USD 7.13 Mn, the estimated average cost per Healthcare data breach cost in 2020, is ~85% higher than the average data breach cost for any other industry. The pace of healthcare data breaches in 2020 continues to highlight the industry’s biggest vulnerabilities. Florida Orthopedic Institute suffered from a ransomware attack on 1st July 2020, which breached the data of 640,000 patients. With increasing relaxations in regulatory oversight and push for data sharing between payers, providers, and governments, the Healthcare industry needs to brace itself for the impending cyber threats.

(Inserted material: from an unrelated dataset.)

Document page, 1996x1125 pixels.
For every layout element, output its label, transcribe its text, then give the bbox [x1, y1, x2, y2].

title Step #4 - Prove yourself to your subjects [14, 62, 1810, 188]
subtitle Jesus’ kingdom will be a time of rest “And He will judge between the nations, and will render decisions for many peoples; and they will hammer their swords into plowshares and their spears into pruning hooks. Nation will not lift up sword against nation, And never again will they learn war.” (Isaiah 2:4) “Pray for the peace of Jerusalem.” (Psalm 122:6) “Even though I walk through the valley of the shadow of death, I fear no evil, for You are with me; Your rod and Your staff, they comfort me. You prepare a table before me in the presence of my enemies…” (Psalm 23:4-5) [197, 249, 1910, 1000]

The next normal for the Healthcare industry has arrived, with digital technologies playing a prominent role in shaping the future of Healthcare. Be it AI, RPA/ Intelligent Automation, AR/VR, IOT, or Robotic surgeries, many such technologies are coming together to not only alleviate the challenges faced by the Healthcare industry but also to prepare it for its next phase of patient-centric growth. For a modern-day healthcare organization, it is imperative to embrace digital as an integral part of its business model and rethink IT structures, innovation cultures, and organization-wide practices. This process of sustained reform will continue to evolve as the Healthcare industry becomes more resilient and better prepared for unforeseen challenges. However, this transformation and resiliency will have the power of digital at its core.